Here even if `S` is egregiously slow it can't tell it's slow because it's disconnected from `T`.
elasticmachine commented 2 years ago

Pinging @elastic/es-distributed (Team:Distributed)

DaveCTurner commented 2 years ago

We (the @elastic/es-distributed team) discussed this yesterday and decided to proceed with this idea: we will start the clock on the publish timeout when we've received a quorum of successful publish responses, or we've received sufficiently many failed responses that the remaining nodes cannot form a quorum. When the timeout elapses if the state is committed then the master will ignore any remaining nodes and apply the state locally. If the state is still not committed when the timeout elapses then the master will report itself faulty via the LeaderChecker and will stand down as master.

One slightly tricky bit is that we need to be able to detect the master being slow without needing to acquire Coordinator#mutex since we hold the mutex when writing the state to disk which is a possible location where it would get stuck. We therefore need to track publish responses as they arrive and before the handler acquires the mutex, and perform an independent quorum check to trigger the timeout and feed the LeaderChecker.

We also discussed various situations where the network was pathologically broken, e.g. only affecting specific connections or connections opened in specific directions. We're satisfied that properly-configured TCP keepalives mean that you cannot get stuck because of a broken network, because every request either gets a proper response or an eventual NodeDisconnectedException.

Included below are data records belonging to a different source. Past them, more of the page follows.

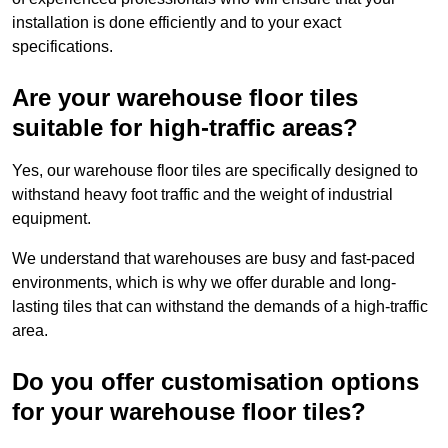
installation is done efficiently and to your exact
specifications.
Are your warehouse floor tiles
suitable for high-traffic areas?
Yes, our warehouse floor tiles are specifically designed to
withstand heavy foot traffic and the weight of industrial
equipment.
We understand that warehouses are busy and fast-paced
environments, which is why we offer durable and long-
lasting tiles that can withstand the demands of a high-traffic
area.
Do you offer customisation options
for your warehouse floor tiles?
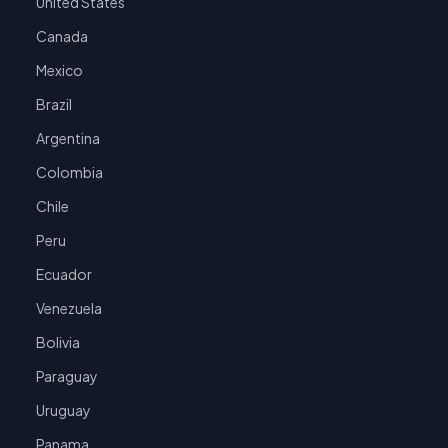
United States
Canada
Mexico
Brazil
Argentina
Colombia
Chile
Peru
Ecuador
Venezuela
Bolivia
Paraguay
Uruguay
Panama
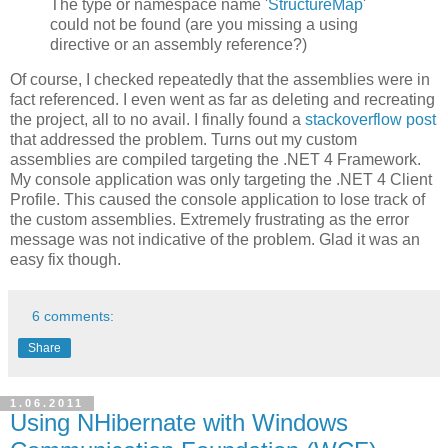
The type or namespace name '
StructureMap
'
could not be found (are you missing a using
directive or an assembly reference?)
Of course, I checked repeatedly that the assemblies were in
fact referenced. I even went as far as deleting and recreating
the project, all to no avail. I finally found a
stackoverflow post
that addressed the problem. Turns out my custom
assemblies are compiled targeting the .NET 4 Framework.
My console application was only targeting the .NET 4 Client
Profile. This caused the console application to lose track of
the custom assemblies. Extremely frustrating as the error
message was not indicative of the problem. Glad it was an
easy fix though.
6 comments:
Share
1.06.2011
Using NHibernate with Windows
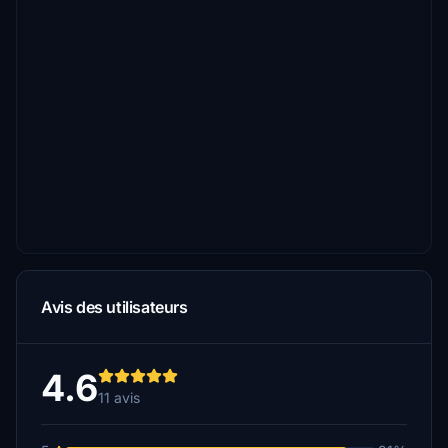
Avis des utilisateurs
4.6
11 avis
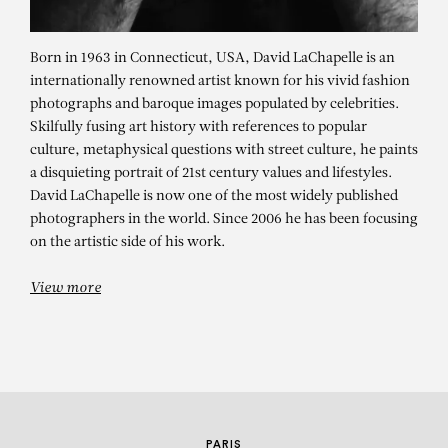
Born in 1963 in Connecticut, USA, David LaChapelle is an
internationally renowned artist known for his vivid fashion
photographs and baroque images populated by celebrities.
Skilfully fusing art history with references to popular
culture, metaphysical questions with street culture, he paints
a disquieting portrait of 21st century values and lifestyles.
David LaChapelle is now one of the most widely published
DAVID LACHAPELLE
photographers in the world. Since 2006 he has been focusing
on the artistic side of his work.
Lost + Found – solo show
View more
PARIS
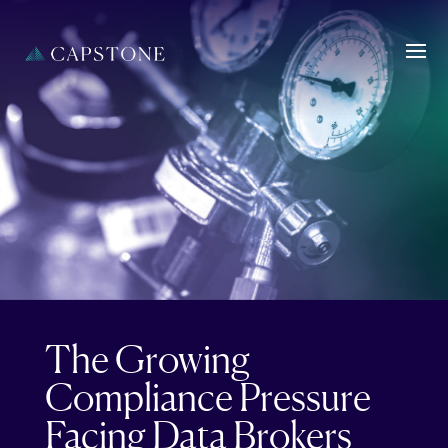
The Growing
Compliance Pressure
Facing Data Brokers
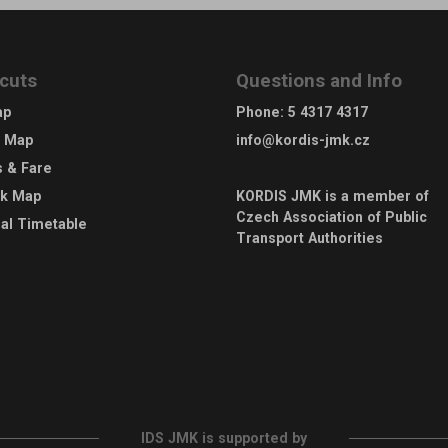
cuts
Questions and Info
ap
Phone
:
5 4317 4317
e Map
info@kordis-jmk.cz
s & Fare
rk Map
KORDIS JMK is a member of
Czech Association of Public
al Timetable
Transport Authorities
IDS JMK is supported by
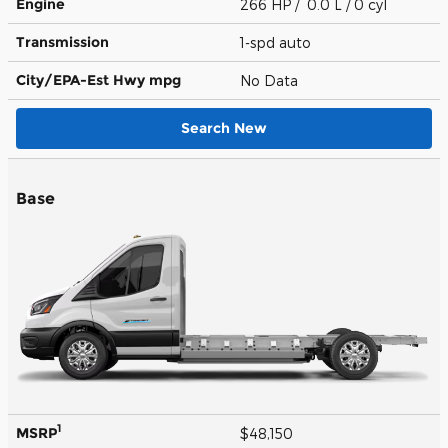
Engine
266 HP / 0.0 L / 0 cyl
Transmission
1-spd auto
City/EPA-Est Hwy
mpg
No Data
Search New
Base
1
MSRP
$48,150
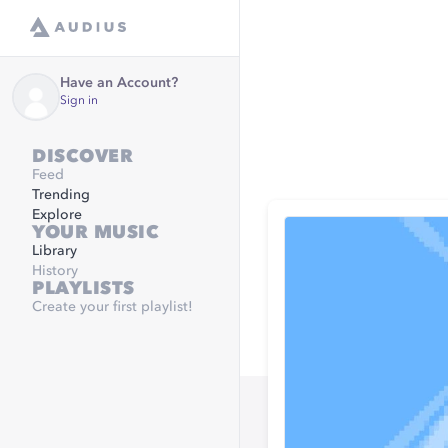
Have an Account?
Sign in
DISCOVER
Feed
Trending
Explore
YOUR MUSIC
Library
History
PLAYLISTS
Create your first playlist!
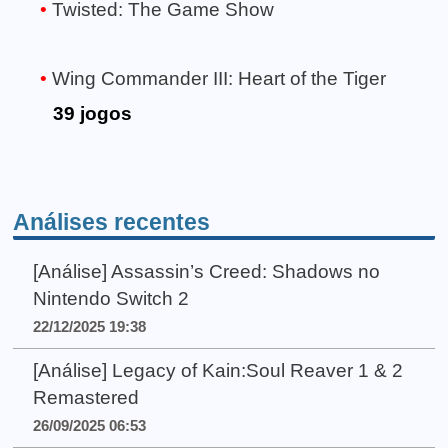
Twisted: The Game Show
Wing Commander III: Heart of the Tiger
39 jogos
Análises recentes
[Análise] Assassin’s Creed: Shadows no
Nintendo Switch 2
22/12/2025 19:38
[Análise] Legacy of Kain:Soul Reaver 1 & 2
Remastered
26/09/2025 06:53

DaveCTurner commented 1 year ago

Another kinda-tricky bit that came up in the context of https://github.com/elastic/elasticsearch/pull/95833 is that a blackholed master will remain in mode LEADER even as the rest of the cluster moves on, which breaks tests. I think it might be enough to adjust org.elasticsearch.cluster.coordination.AbstractCoordinatorTestCase.Cluster#getAnyLeader to pick the leader with the greatest term, but there might be other subtleties in this area too.